Mesmo que o Congresso não
acrescente gastos novos, porém, o
déficit de longo prazo parece mais
elevado do que sugerem os números oficiais da Casa Branca. A proposta atual não prevê gastos com
atividades militares no Iraque depois de 30 de setembro e exclui,
entre outros itens, um crédito fiscal de US$ 65 bilhões para que
pessoas desprovidas de assistência médica comprem seguros para doenças sérias, ao longo da
próxima década. E o orçamento
lida apenas com os cinco próximos anos, ignorando a maior parte do custo de tornar permanente
o corte de impostos proposto por
Bush no ano passado.
Bombas-relógio
Os déficits atuais também impedem o governo de investir o superávit hipotético do seguro social
para o momento em que os impostos sobre o trabalho não mais
cobrirem as pensões dos aposentados. Quando os membros da
geração "baby boom" (os norte-americanos nascidos entre 1946 e
1964) começarem a atingir 65
anos, em 2011, custarão mais e
mais ao orçamento federal.
Essas bombas-relógio fiscais fazem com que a maior parte dos
economistas acredite que cortes
de orçamento ou aumentos de
impostos virão a ser necessários
-ou os vigilantes dos mercados
voltarão a se inquietar. Diversos
desdobramentos, de uma recuperação econômica saudável a uma
convicção de que os déficits não
desaparecerão sozinhos, podem
gerar elevação nos juros.
É improvável que os juros subam acentuadamente no curto
prazo. O déficit não basta para gerar juros mais altos, diz a maioria
dos economistas, sendo um fator
entre muitos.
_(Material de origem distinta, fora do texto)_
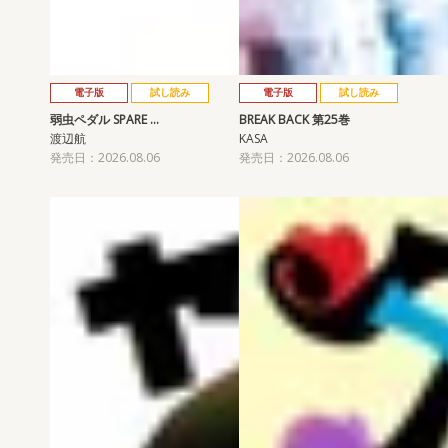
電子版
試し読み
電子版
試し読み
弱虫ペダル SPARE …
BREAK BACK 第25巻
渡辺航
KASA
発売日：2026.08.06
発売日：2026.08.06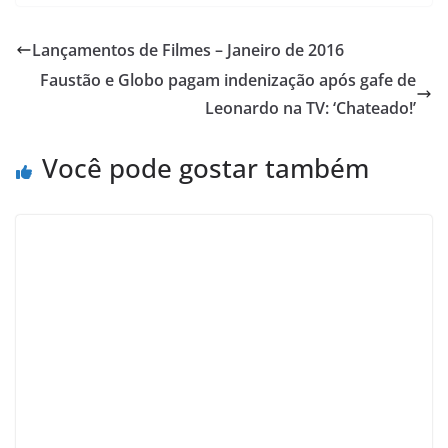
Lançamentos de Filmes – Janeiro de 2016
Faustão e Globo pagam indenização após gafe de
Leonardo na TV: ‘Chateado!’
Você pode gostar também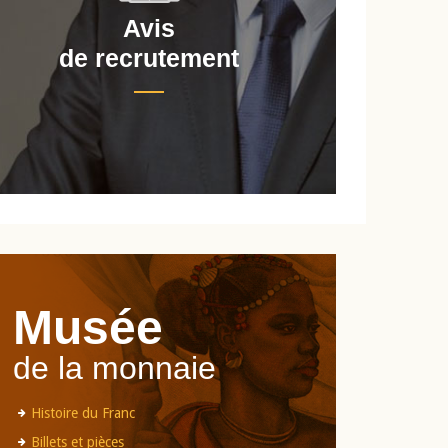
Avis
de recrutement
d
Musée
de la monnaie
Histoire du Franc
Billets et pièces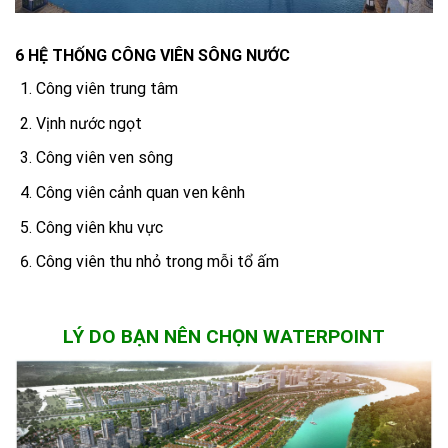
6 HỆ THỐNG CÔNG VIÊN SÔNG NƯỚC
Công viên trung tâm
Vịnh nước ngọt
Công viên ven sông
Công viên cảnh quan ven kênh
Công viên khu vực
Công viên thu nhỏ trong mỗi tổ ấm
LÝ DO BẠN NÊN CHỌN WATERPOINT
Por enquanto, a
questão tem horizonte de tempo
longo e afeta pouco os mercados
de títulos públicos. "As pessoas
que arriscam o seu dinheiro na
verdade o fazem em horizonte de
cinco anos", diz Wright.
Stan Jonas, diretor-executivo da
Fimat USA, uma corretora de Nova York, diz que "há muitos boatos de que o déficit se inflará em
2020. Está bem, concordo". "Mas
não estarei lá para receber qualquer aposta feita agora sobre a
forma do déficit daqui a 20 anos."
Além disso, os vigilantes não
podem ter razões pessoais para
encarar os déficits atuais como diferentes dos passados. "Os vigilantes dos mercados de títulos públicos estão envelhecendo", disse
Jonas. "O déficit os beneficia e será um problema só para seus filhos."